◆ **ASSIGNED TASK**: List every named place in the text about the Giro.

Friday, May 6, 2016


     The Giro starts today and I am remembering my first exposure to the excitement it brings to the fans.  In 1962 I was in the army stationed in Germany, but on leave in Bolzano, Italy.  Bolzano was (and probably still is) and lovely town, but don't ask me why I was there, I can't recall.  It may have been that my traveling companion, who had the car, suddenly left without me, but that is a story for another time and place.
     Anyhow, one afternoon I was wandering about and suddenly people started running toward a street only about a block away and chattering excitedly.  Something was up, so I joined in to see what caused the commotion.  I had my Super 8 and lined up with everyone else, camera ready.  The first cyclists caught me unprepared, but I whipped it up and caught the peloton in a blur of motion as they whistled past.  In less than a minute, everyone started dispersing.  I had no idea, since my Italian is limited to Ciao, Bella, and vino, what I had witnessed and it was much later before I linked it to the Giro.  I still have the footage, but no machine upon which to play it.  Just as well.

◆ **RECORDS SUPPLIED**:

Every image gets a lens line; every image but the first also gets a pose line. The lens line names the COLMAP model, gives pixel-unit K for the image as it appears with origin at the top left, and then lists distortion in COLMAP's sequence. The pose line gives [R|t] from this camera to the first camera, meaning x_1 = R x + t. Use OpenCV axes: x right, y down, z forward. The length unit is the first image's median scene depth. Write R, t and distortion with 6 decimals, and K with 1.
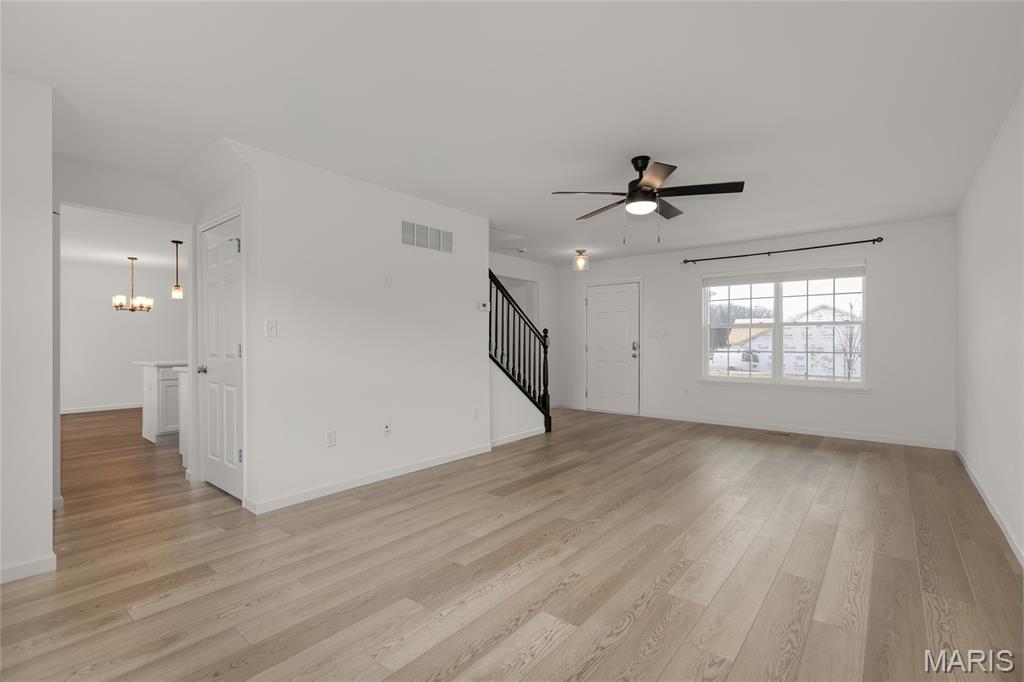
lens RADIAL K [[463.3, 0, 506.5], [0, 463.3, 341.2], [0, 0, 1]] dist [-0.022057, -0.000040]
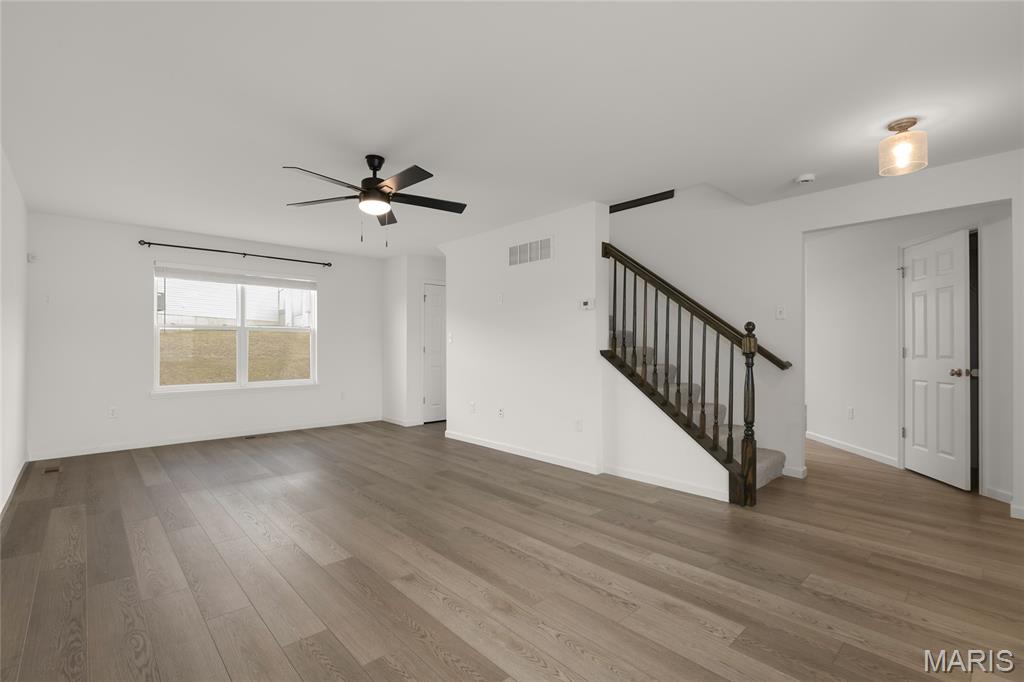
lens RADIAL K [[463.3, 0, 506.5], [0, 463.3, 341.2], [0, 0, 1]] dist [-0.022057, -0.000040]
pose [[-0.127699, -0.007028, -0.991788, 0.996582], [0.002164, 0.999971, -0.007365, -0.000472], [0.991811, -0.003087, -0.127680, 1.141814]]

* * *

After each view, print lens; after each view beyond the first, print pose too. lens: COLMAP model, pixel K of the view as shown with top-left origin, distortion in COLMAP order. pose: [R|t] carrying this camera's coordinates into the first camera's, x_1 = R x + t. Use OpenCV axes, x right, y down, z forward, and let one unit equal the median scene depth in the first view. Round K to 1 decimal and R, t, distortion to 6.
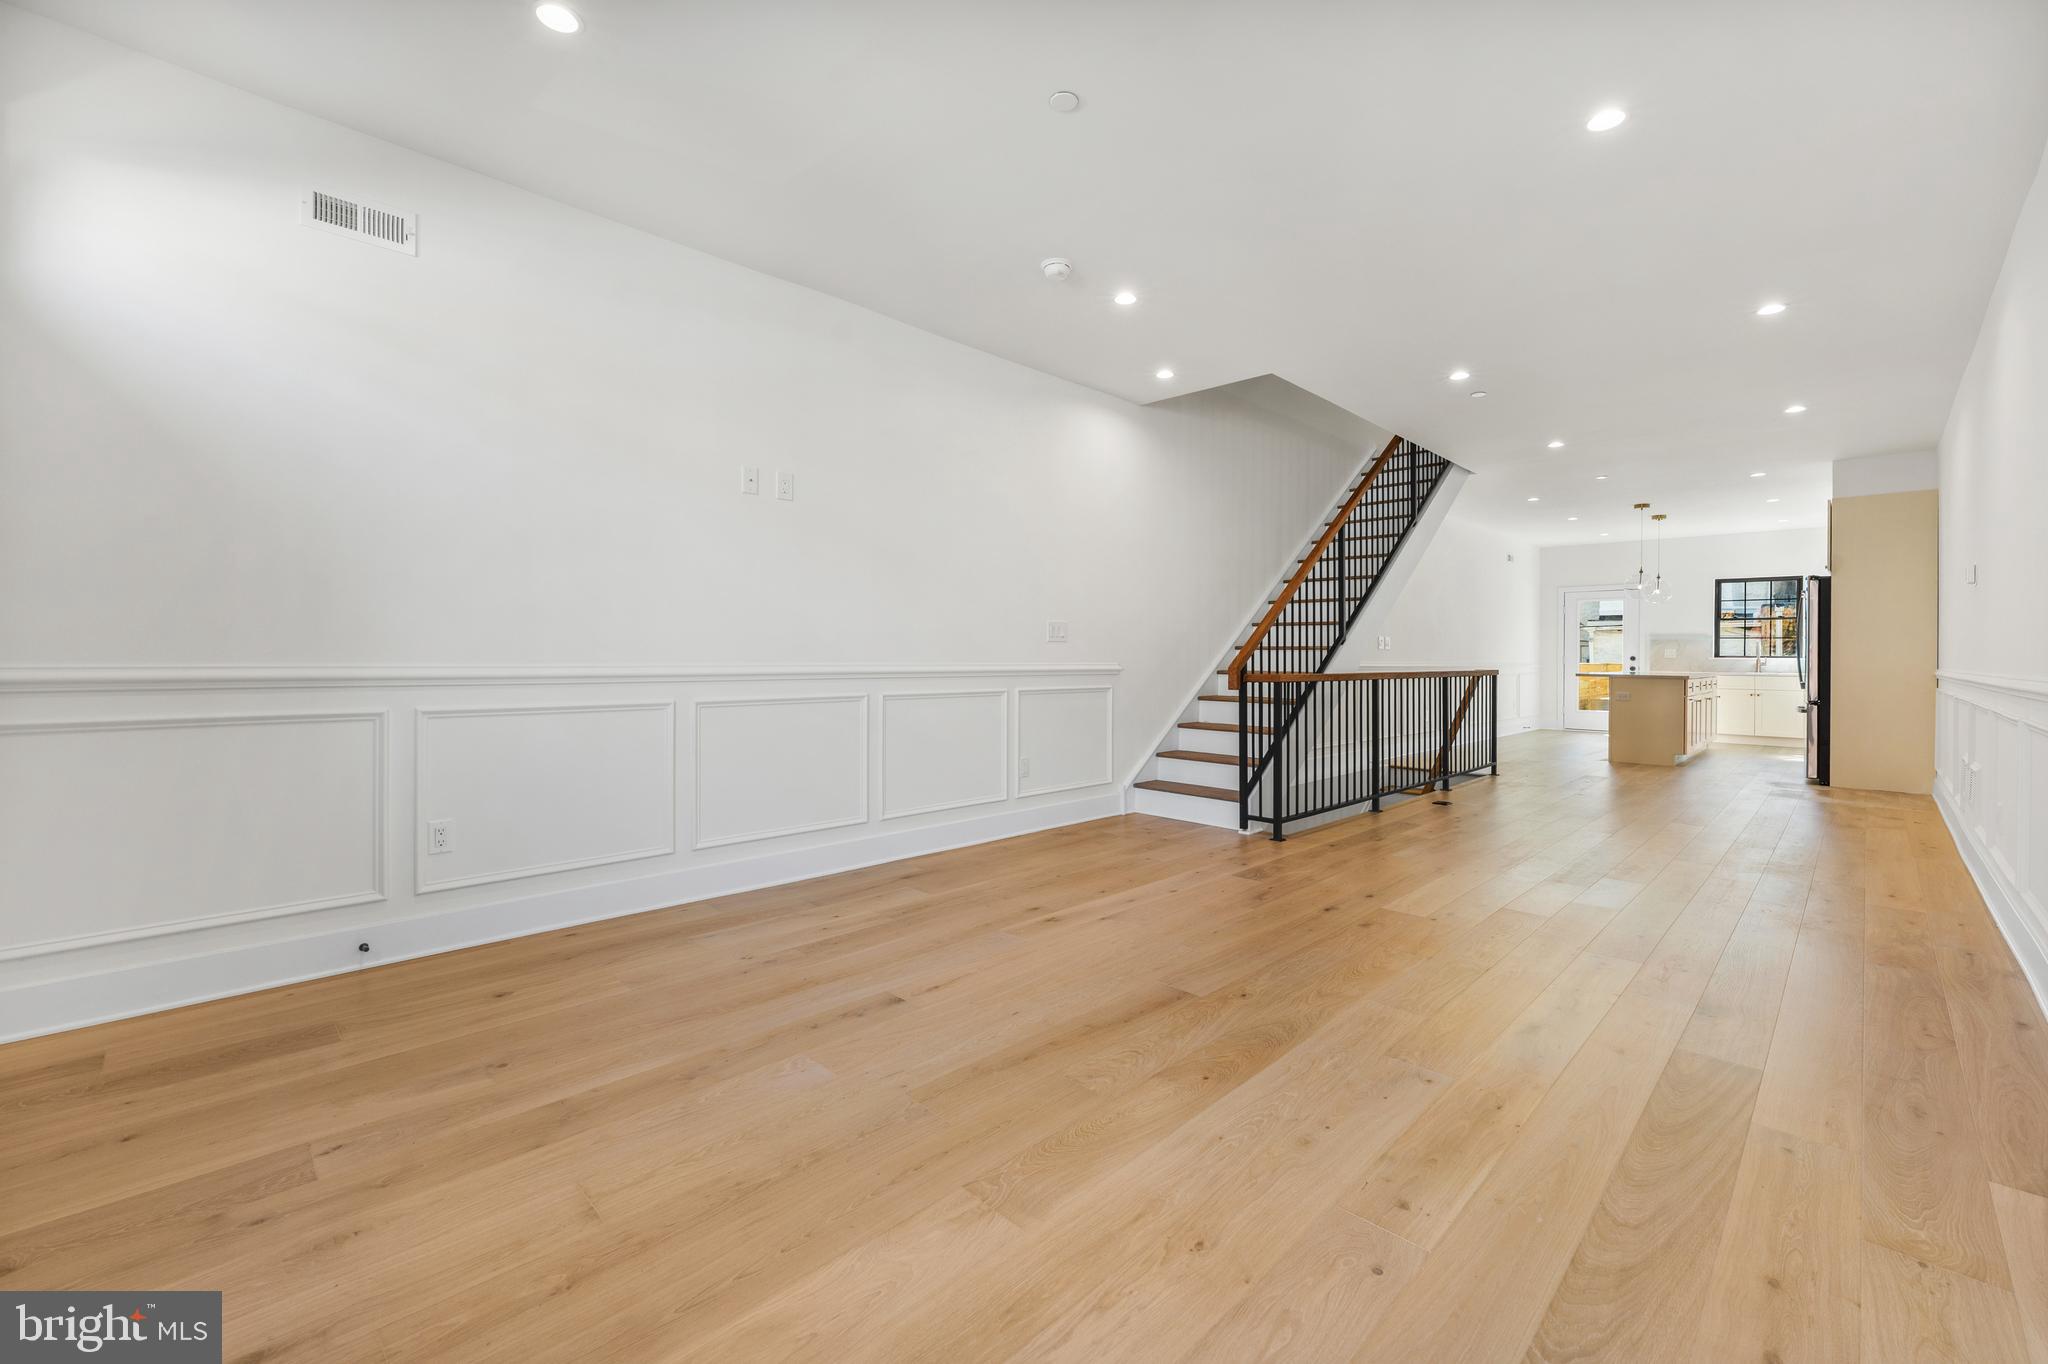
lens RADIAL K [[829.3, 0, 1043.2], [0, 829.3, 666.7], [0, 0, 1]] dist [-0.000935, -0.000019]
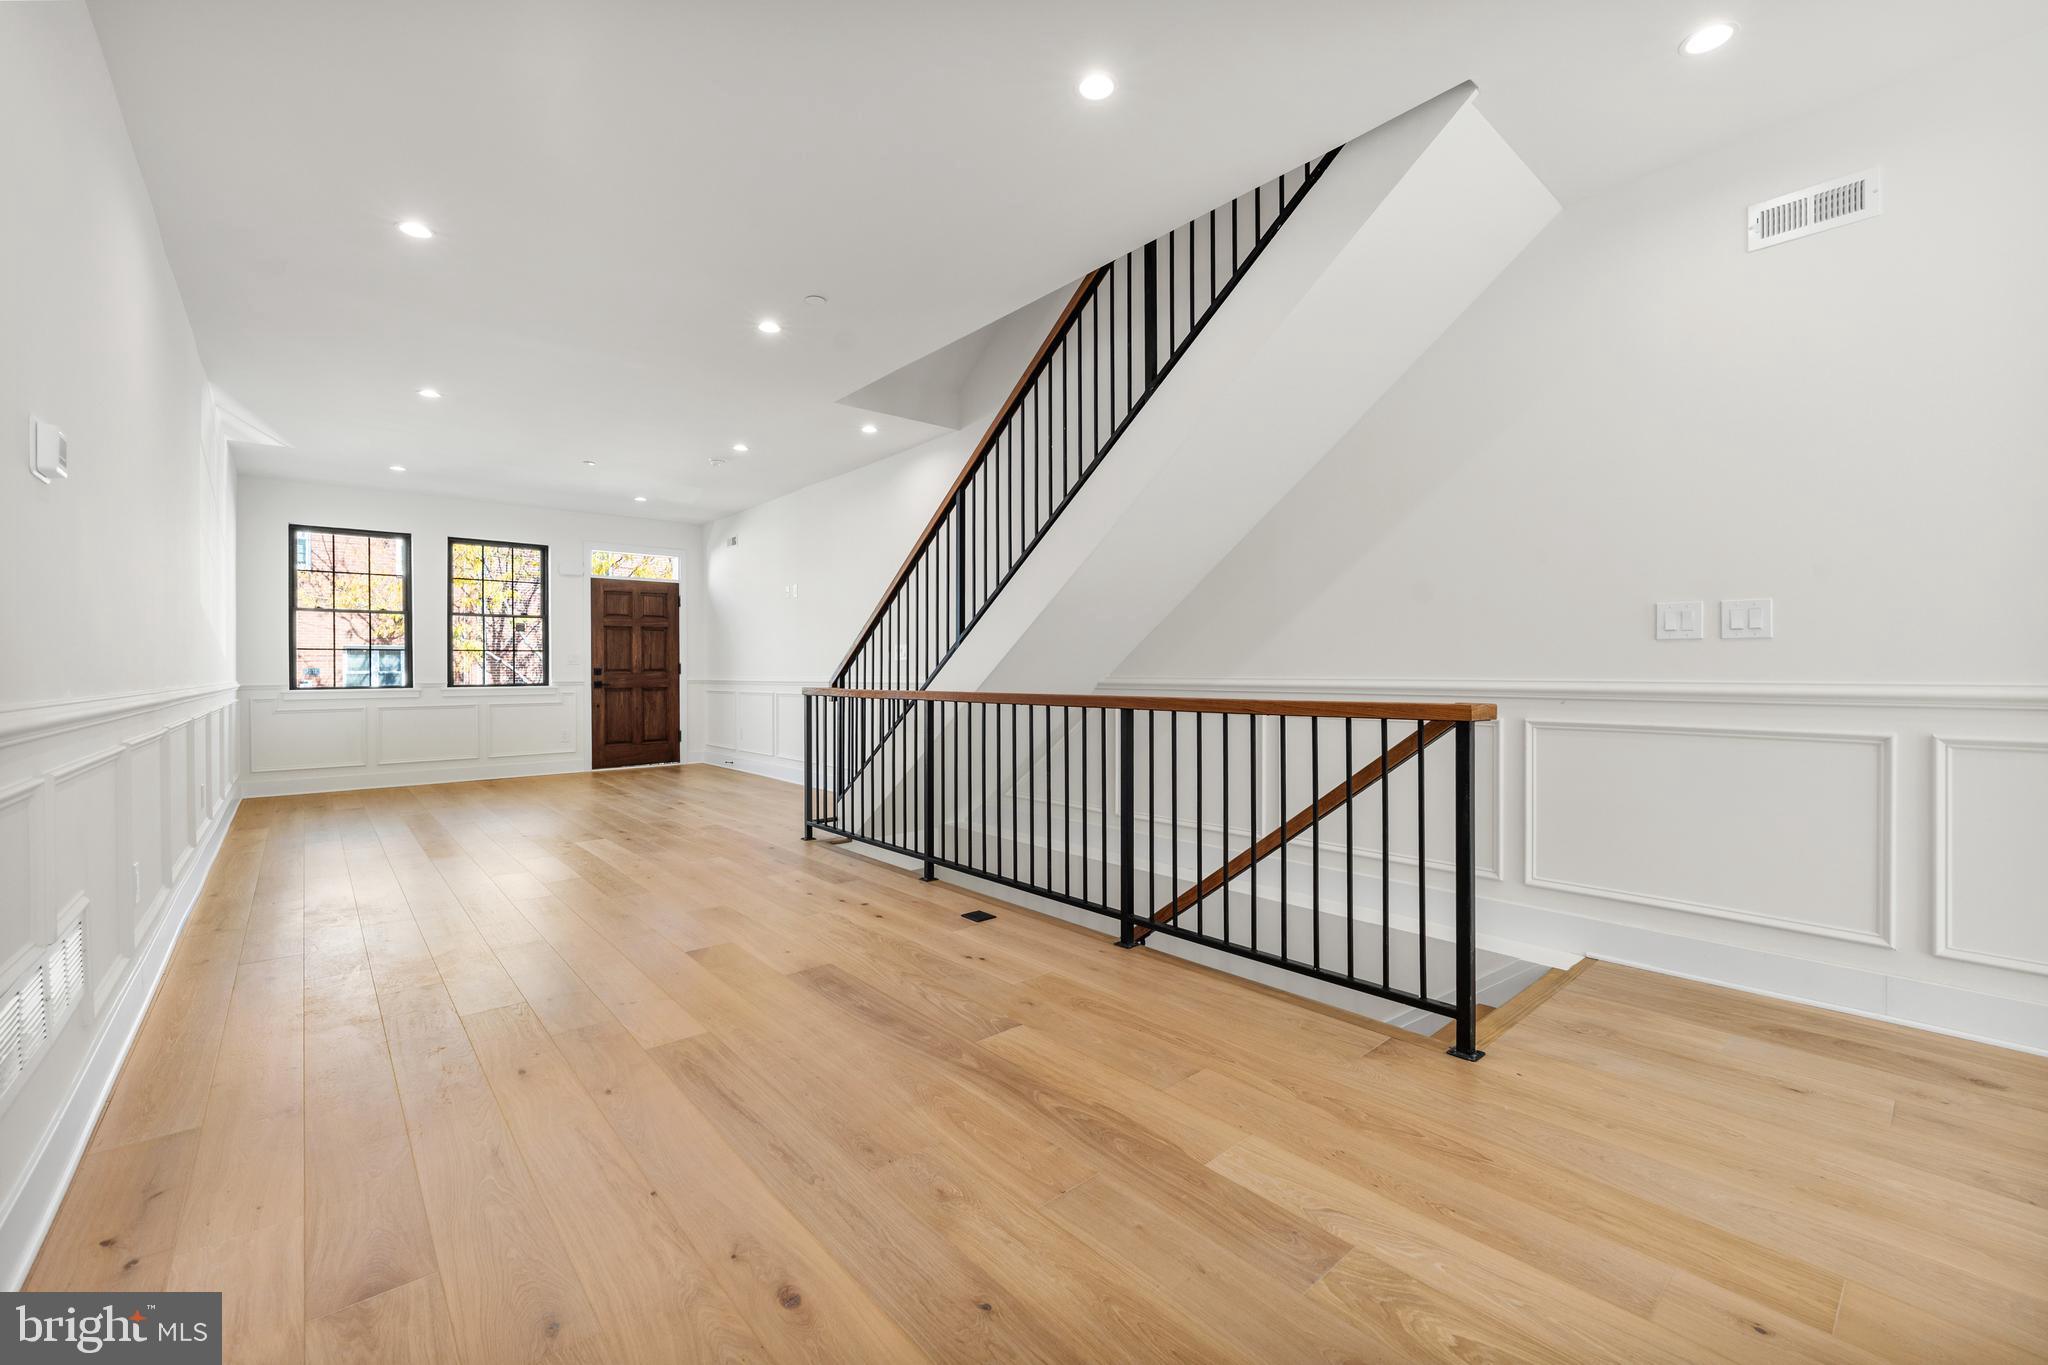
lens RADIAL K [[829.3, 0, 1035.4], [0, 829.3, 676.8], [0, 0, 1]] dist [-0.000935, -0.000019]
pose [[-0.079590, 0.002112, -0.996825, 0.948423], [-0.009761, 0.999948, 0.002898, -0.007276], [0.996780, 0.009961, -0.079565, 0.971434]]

==

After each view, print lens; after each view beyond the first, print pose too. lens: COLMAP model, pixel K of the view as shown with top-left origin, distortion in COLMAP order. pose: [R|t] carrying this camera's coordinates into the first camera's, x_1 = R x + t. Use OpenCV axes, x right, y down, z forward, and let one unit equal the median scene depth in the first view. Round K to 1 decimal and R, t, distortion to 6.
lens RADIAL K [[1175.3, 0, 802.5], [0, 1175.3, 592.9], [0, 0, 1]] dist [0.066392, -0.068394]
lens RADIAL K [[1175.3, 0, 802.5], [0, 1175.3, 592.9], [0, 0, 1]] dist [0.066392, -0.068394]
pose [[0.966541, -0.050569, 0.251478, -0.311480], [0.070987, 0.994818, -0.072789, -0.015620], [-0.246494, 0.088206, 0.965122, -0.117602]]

◆ **ANSWER BOX**: Germany, Bolzano, Italy